Das Kino als Kulturort
Die Vorführtechnik ist heute digital, auch die Soundanlage ist auf dem neuesten Stand. Im Kino gibt es WLAN, damit Menschen mit beeinträchtigtem Hören oder Sehen eine App mit Untertiteln und Audiodeskription nutzen können. Sogar ein Onlinekino gibt es. Filme, die nicht lange genug im Berli-Theater laufen, können Gäste als Video-on-Demand zu Hause sehen. Für André Jansen war es nie eine Frage sich weiterzuentwickeln.
"Veränderungen sollte man sich auch nicht verschließen. Das ist halt auch das Schwierige, ja was einen immer beschäftigt hat mit den ganzen Veränderungen, die hier stattgefunden hat. Das Kino eigentlich in seiner Präsenz so erscheinen zu lassen als wäre man hier in den 50er Jahren, aber im Hintergrund die Technik und auch der Service modern ist, individuell ist."
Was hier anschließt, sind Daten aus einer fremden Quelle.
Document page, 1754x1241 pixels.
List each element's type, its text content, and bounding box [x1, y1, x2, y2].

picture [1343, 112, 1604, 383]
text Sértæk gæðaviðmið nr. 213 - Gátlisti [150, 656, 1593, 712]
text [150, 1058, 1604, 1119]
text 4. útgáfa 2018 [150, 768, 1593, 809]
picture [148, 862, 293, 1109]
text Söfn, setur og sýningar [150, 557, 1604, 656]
Und so hat sich das Berli-Theater zu einem Kulturort in Hürth entwickelt. Neben dem Programm aus Arthouse und Blockbuster-Filmen, gibt es zahlreiche Sonderveranstaltungen - von Konzerten über Kabarett bis hin zu Benefizveranstaltungen. Dafür arbeitet André Jansen mit lokalen Vereinen zusammen - vom Jazzclub bis zum Hospiz-Verein. Doch eines bleibt für ihn selbstverständlich:
"Mir ist natürlich wichtig, dass der Film hier immer noch im Mittelpunkt steht."